* [Collected data]
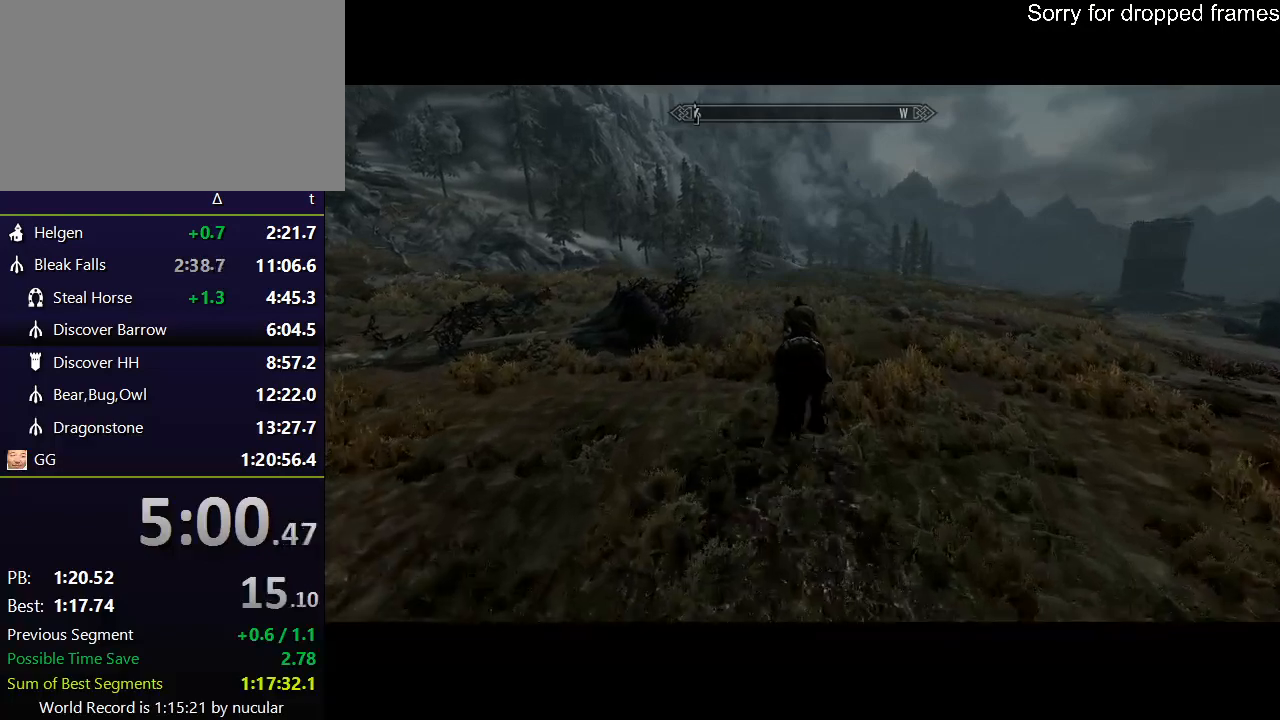
{"keys": ["shift", "w"], "mouse": [], "events": []}
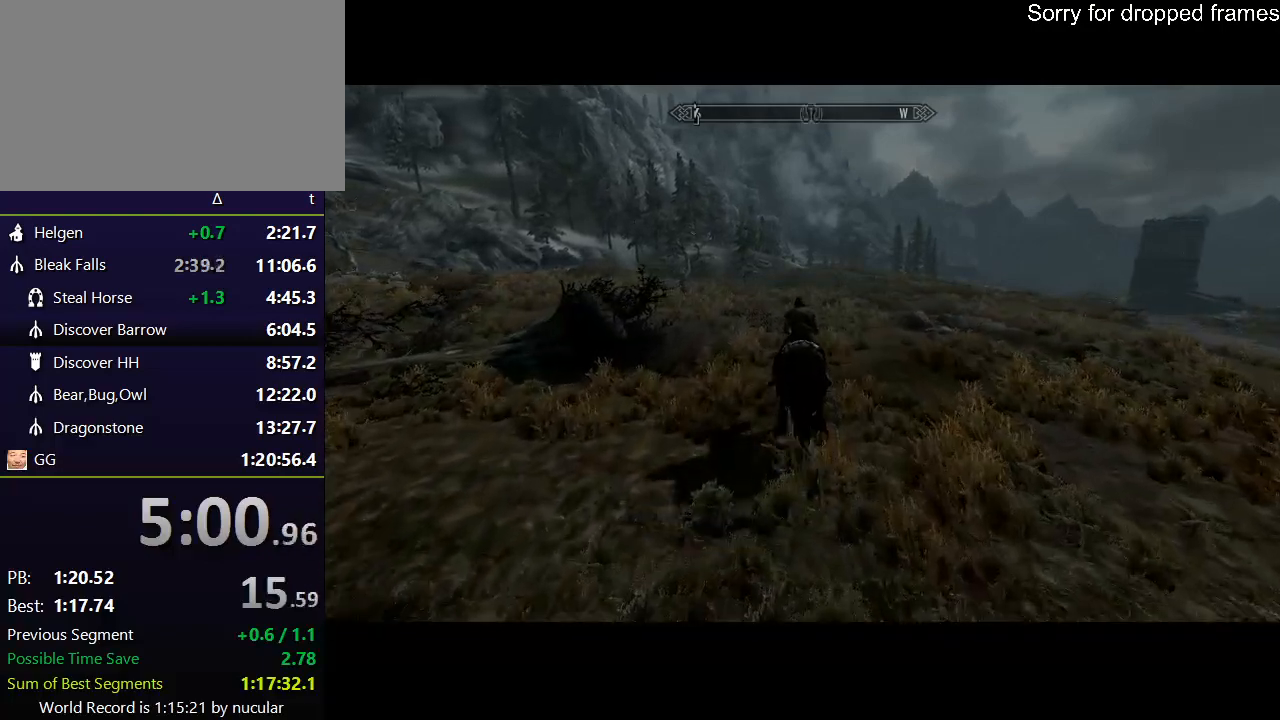
{"keys": ["shift", "w"], "mouse": [], "events": []}
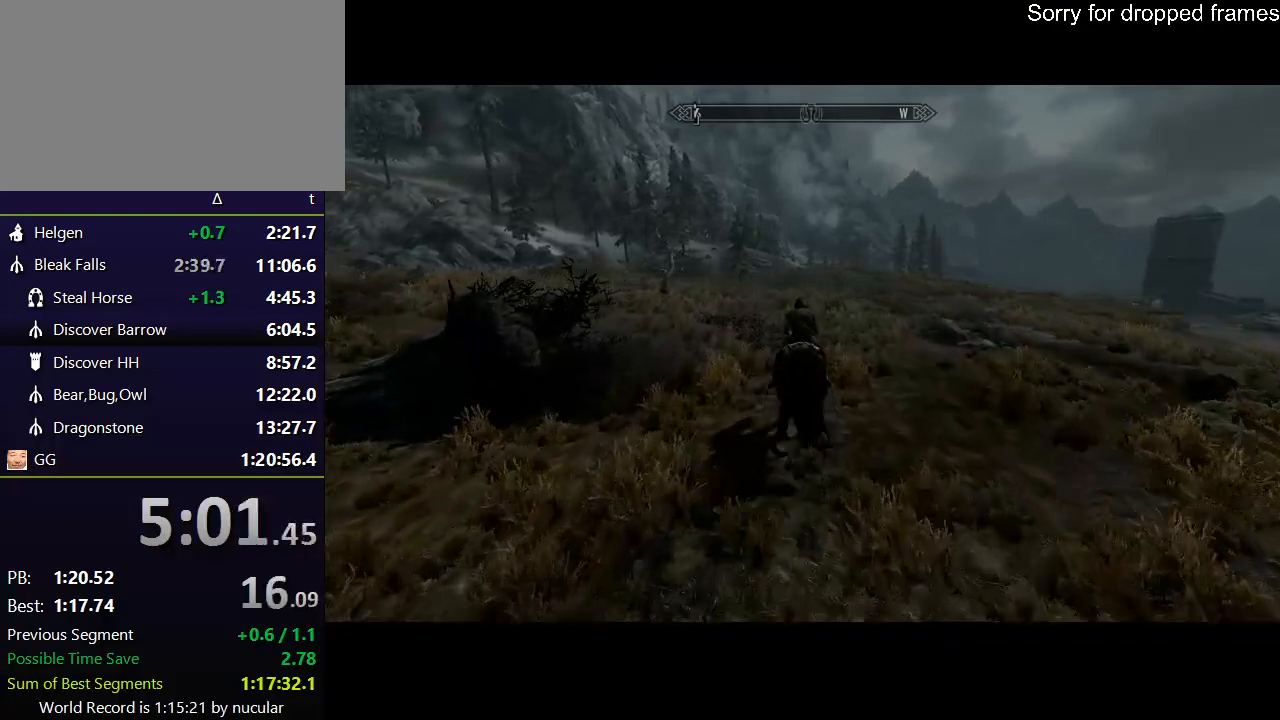
{"keys": ["shift", "w"], "mouse": [], "events": []}
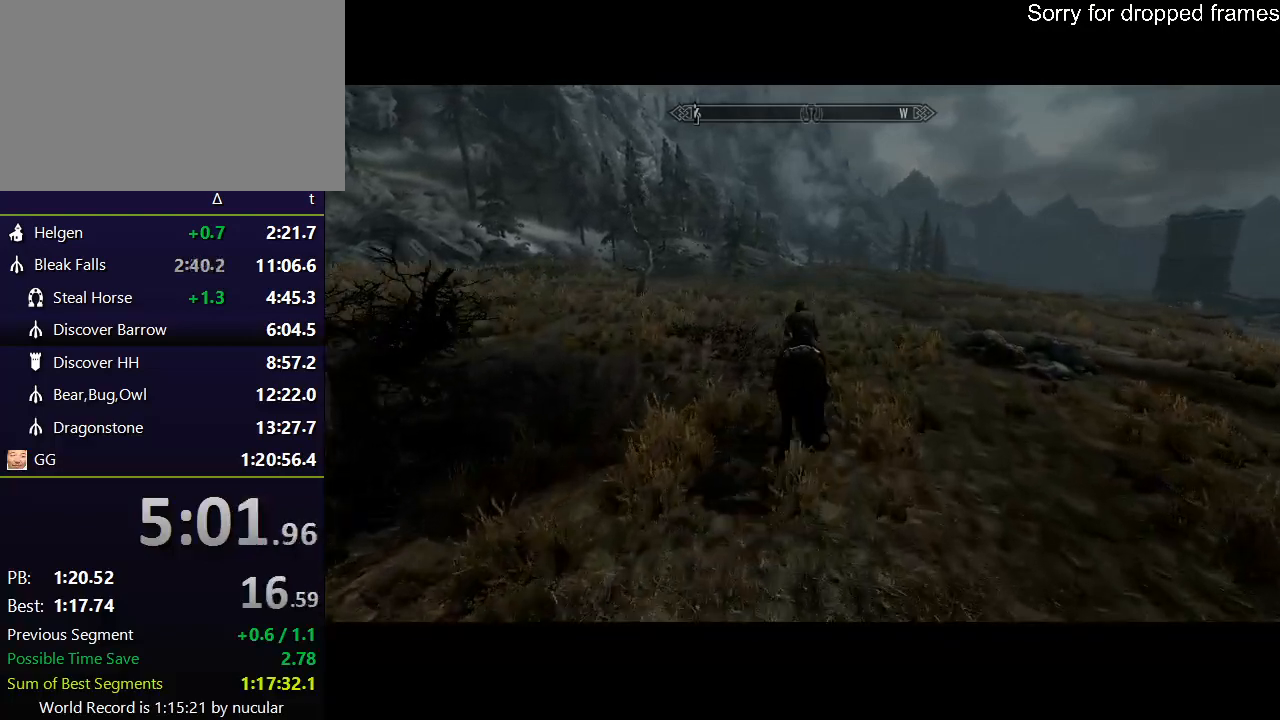
{"keys": ["shift", "w"], "mouse": [], "events": []}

* [Your goal]
An exact repeat of the listing above, pictures excluded, is the answer.

* [Solved exercise]
{"keys": ["shift", "w"], "mouse": [], "events": []}
{"keys": ["shift", "w"], "mouse": [], "events": []}
{"keys": ["shift", "w"], "mouse": [], "events": []}
{"keys": ["shift", "w"], "mouse": [], "events": []}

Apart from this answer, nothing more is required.